Multimodal Fusion as Communicative Acts during Human-Robot Interaction
Cybernetics and Systems: An International Journal
2013


Research on dialog systems is a very active area in social robotics. During the last two decades, these systems have evolved from those based only on speech recognition and synthesis to the current and modern systems, which include new components and multimodality. By multimodal dialogue we mean the interchange of information among several interlocutors, not just using their voice as the mean of transmission but also all the available channels such as gestures, facial expressions, touch, sounds, etc. These channels add information to the message to be transmitted in every dialogue turn. The dialogue manager (IDiM) is one of the components of the robotic dialog system (RDS) and is in charge of managing the dialogue flow during the conversational turns.

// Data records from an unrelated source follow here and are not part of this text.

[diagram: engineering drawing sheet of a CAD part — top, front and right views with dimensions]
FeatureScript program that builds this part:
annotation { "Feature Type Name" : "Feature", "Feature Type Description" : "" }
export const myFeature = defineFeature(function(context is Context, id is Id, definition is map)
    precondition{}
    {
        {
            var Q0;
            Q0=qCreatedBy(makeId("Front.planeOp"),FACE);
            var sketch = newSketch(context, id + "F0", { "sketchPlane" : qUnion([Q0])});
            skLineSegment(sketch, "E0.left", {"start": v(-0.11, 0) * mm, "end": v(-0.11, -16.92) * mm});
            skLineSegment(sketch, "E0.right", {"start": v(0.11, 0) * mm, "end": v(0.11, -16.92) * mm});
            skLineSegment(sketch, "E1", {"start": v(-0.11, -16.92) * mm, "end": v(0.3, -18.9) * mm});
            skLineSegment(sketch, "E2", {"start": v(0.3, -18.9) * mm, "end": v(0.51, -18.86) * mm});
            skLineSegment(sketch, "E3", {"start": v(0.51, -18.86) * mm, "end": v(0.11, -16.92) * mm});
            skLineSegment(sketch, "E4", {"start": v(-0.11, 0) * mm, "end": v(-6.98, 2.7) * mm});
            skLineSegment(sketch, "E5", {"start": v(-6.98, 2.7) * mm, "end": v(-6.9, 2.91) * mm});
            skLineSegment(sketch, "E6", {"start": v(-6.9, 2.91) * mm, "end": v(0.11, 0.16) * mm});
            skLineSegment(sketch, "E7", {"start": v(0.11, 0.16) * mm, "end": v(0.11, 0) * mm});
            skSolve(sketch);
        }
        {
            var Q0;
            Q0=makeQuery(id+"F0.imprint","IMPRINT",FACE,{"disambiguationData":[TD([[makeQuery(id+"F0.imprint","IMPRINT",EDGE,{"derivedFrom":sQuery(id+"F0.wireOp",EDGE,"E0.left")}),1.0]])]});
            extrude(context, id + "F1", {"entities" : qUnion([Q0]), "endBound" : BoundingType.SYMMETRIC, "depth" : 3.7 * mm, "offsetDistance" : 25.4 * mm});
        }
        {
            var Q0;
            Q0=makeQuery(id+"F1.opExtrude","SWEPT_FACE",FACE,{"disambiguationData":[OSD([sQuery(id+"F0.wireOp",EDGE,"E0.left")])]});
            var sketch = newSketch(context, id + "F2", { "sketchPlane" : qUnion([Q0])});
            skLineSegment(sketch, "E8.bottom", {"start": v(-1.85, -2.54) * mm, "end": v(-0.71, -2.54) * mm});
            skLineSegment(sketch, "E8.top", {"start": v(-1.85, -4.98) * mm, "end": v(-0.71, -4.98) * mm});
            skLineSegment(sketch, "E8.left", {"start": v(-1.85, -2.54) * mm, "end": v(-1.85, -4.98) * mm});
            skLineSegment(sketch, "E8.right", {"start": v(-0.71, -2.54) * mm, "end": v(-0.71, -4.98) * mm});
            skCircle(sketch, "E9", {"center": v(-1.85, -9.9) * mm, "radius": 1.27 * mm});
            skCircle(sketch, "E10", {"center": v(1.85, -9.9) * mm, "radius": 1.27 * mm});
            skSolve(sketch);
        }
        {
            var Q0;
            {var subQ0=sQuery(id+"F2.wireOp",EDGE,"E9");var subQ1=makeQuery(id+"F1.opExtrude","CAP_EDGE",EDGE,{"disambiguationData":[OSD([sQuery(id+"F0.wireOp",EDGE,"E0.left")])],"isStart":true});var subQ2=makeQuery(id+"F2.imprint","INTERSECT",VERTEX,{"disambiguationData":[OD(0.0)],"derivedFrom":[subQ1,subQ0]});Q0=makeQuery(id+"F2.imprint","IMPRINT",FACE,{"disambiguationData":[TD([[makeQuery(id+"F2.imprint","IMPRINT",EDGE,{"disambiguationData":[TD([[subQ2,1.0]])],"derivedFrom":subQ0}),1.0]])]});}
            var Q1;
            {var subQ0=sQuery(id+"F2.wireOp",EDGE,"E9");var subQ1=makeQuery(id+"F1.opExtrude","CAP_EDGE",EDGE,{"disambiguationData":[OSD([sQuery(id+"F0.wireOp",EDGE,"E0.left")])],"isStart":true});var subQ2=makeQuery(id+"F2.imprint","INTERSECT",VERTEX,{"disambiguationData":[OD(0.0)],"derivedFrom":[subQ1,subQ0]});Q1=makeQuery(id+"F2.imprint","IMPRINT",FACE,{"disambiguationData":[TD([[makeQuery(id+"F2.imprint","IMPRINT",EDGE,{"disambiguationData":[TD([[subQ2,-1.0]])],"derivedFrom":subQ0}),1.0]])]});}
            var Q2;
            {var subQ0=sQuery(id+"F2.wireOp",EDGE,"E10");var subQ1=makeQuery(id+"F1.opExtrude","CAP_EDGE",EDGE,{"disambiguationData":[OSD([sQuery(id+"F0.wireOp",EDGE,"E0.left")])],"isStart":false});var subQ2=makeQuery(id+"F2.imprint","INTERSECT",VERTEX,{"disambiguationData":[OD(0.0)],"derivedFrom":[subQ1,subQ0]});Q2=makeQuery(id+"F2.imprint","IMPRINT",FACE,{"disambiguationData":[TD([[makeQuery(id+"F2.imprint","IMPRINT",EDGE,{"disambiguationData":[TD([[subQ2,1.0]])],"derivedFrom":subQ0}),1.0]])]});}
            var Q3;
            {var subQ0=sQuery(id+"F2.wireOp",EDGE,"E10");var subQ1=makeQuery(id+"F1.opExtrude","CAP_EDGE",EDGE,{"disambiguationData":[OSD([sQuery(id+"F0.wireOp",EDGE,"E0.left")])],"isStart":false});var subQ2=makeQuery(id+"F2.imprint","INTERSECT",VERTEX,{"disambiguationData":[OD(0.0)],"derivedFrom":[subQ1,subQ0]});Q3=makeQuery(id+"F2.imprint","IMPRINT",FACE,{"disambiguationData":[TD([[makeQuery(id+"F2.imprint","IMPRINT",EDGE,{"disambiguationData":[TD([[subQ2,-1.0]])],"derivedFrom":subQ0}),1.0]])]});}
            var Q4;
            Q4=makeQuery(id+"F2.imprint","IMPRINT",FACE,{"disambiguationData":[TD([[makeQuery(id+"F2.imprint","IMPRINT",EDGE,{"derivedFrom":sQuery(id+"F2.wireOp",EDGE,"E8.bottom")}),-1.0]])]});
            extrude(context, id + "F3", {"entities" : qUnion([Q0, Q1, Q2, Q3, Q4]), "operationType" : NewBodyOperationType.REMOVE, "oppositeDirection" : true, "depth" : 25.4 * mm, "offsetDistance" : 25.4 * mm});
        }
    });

In order to do that, it is necessary to coherently treat the inputs and outputs of information that flow by different communication channels: audio, vision, radio frequency, touch, etc. In our approach, this multichannel input of information is temporarily fused into communicative acts (CAs). Each CA groups the information that flows through the different input channels into the same pack, transmitting a unique message or global idea. Therefore, this temporary fusion of information allows the IDiM to abstract from the channels used during the interaction, focusing only on the message, not on the way it is transmitted. This article presents the whole RDS and the description of how the multimodal fusion of information is made as CAs. Finally, several scenarios where the multimodal dialogue is used are presented.